**Source data**
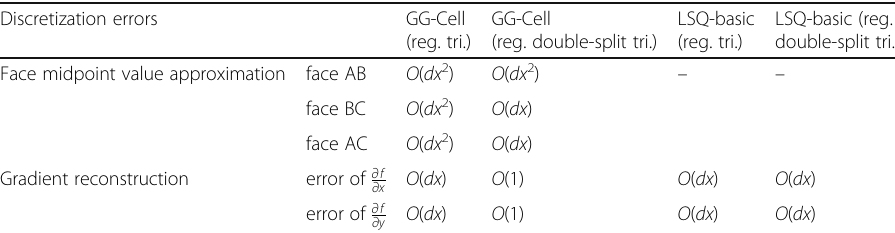
Table 3 Discretization errors of gradient reconstruction and face midpoint value approximation Discretization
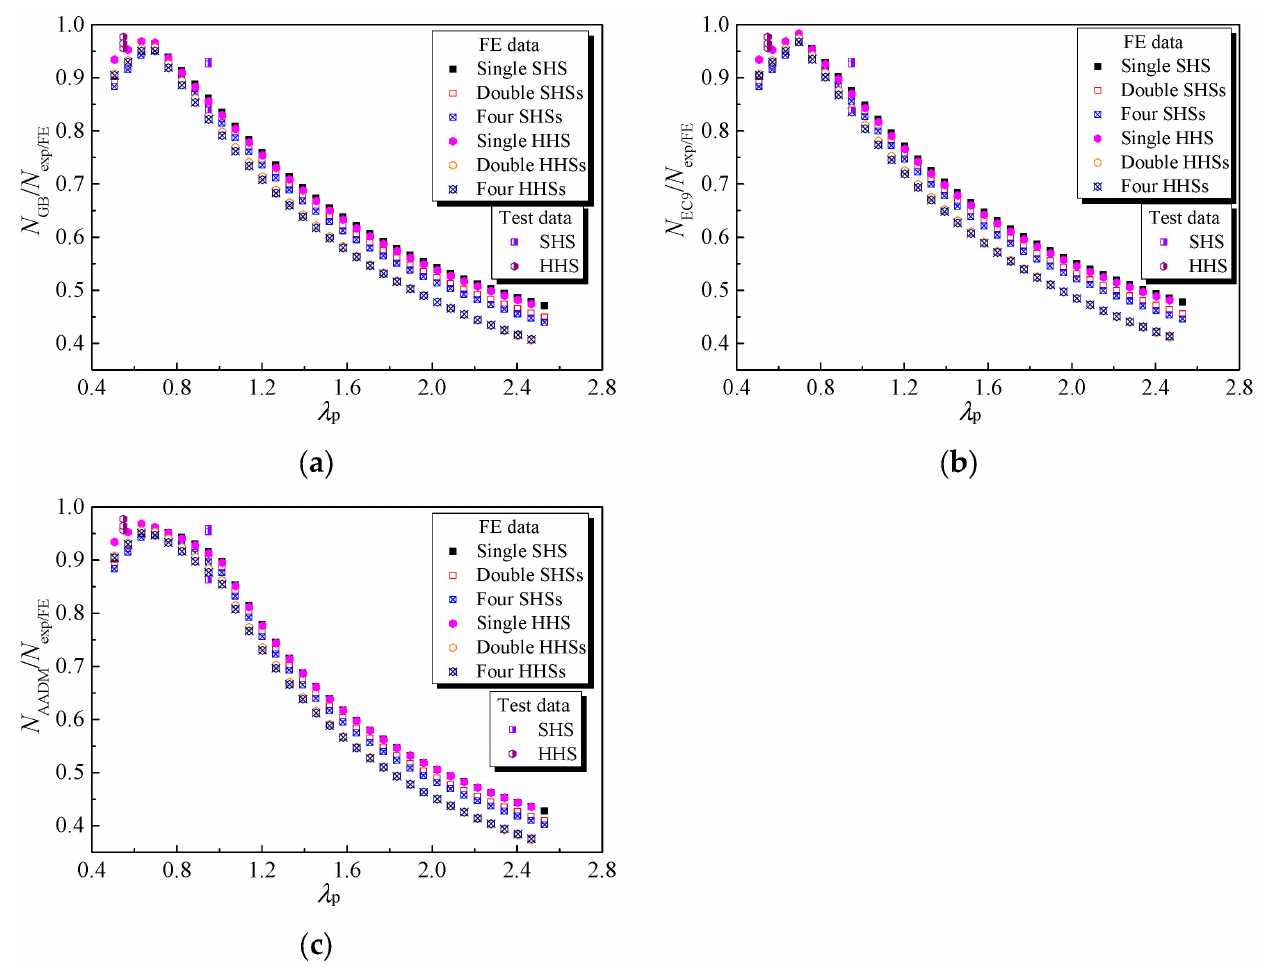
Figure 13. Comparisons of test and FE results with GB 50429, EC9 and AADM for non-welded honeycomb specimens: ( a ) GB 50429; ( b ) EC9; ( c )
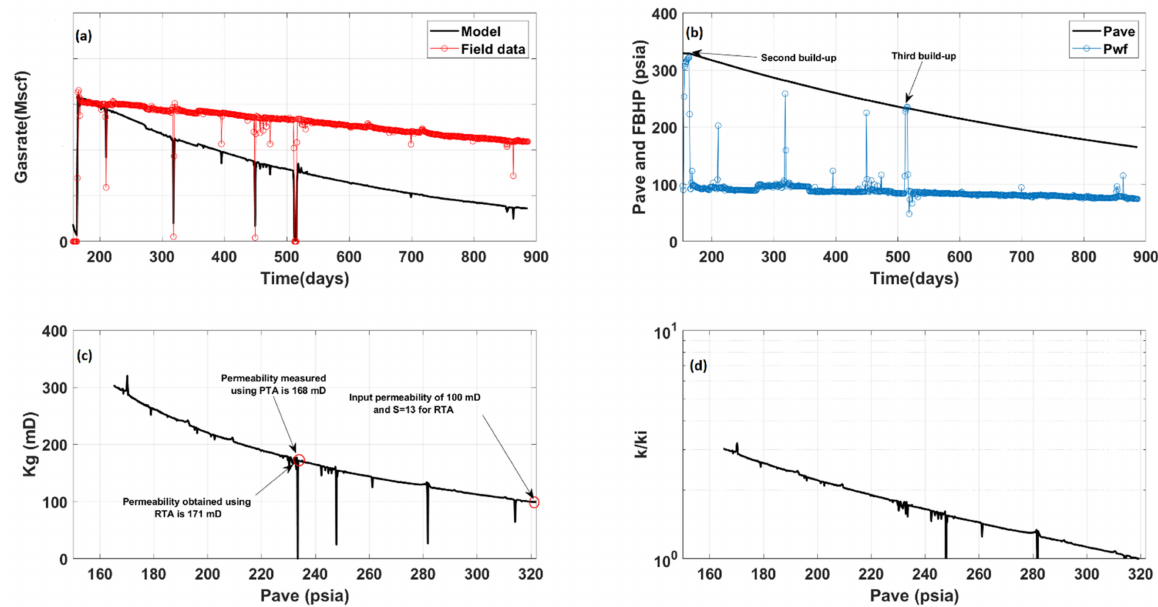
Figure 12. Integration of rate transient analysis and pressure transient analysis to obtain the functional form of permeability change [155] (This figure was originally published in The APPEA Journal Vol 59 No 1). ( a ) Comparison of field data with tank type model when permeability is constant, ( b ) bottom-hole flowing pressures and average reservoir pressures, ( c ) permeability function obtained using RTA, ( d ) the semi-log plot of permeability ratio as a function of average reservoir pressure is a straight-line (exponential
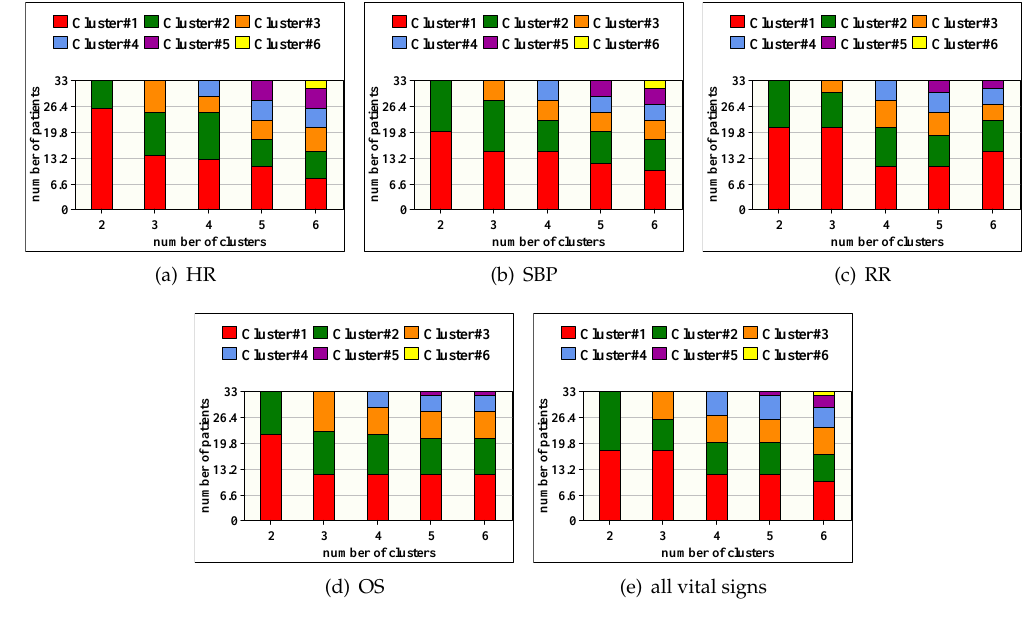
Figure 5. Distribution of patients over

**Exercise brief**
The pictures are not wanted, but every line of the listing should be duplicated exactly.

**Task result**
Table 3 Discretization errors of gradient reconstruction and face midpoint value approximation Discretization
Figure 13. Comparisons of test and FE results with GB 50429, EC9 and AADM for non-welded honeycomb specimens: ( a ) GB 50429; ( b ) EC9; ( c )
Figure 12. Integration of rate transient analysis and pressure transient analysis to obtain the functional form of permeability change [155] (This figure was originally published in The APPEA Journal Vol 59 No 1). ( a ) Comparison of field data with tank type model when permeability is constant, ( b ) bottom-hole flowing pressures and average reservoir pressures, ( c ) permeability function obtained using RTA, ( d ) the semi-log plot of permeability ratio as a function of average reservoir pressure is a straight-line (exponential
Figure 5. Distribution of patients over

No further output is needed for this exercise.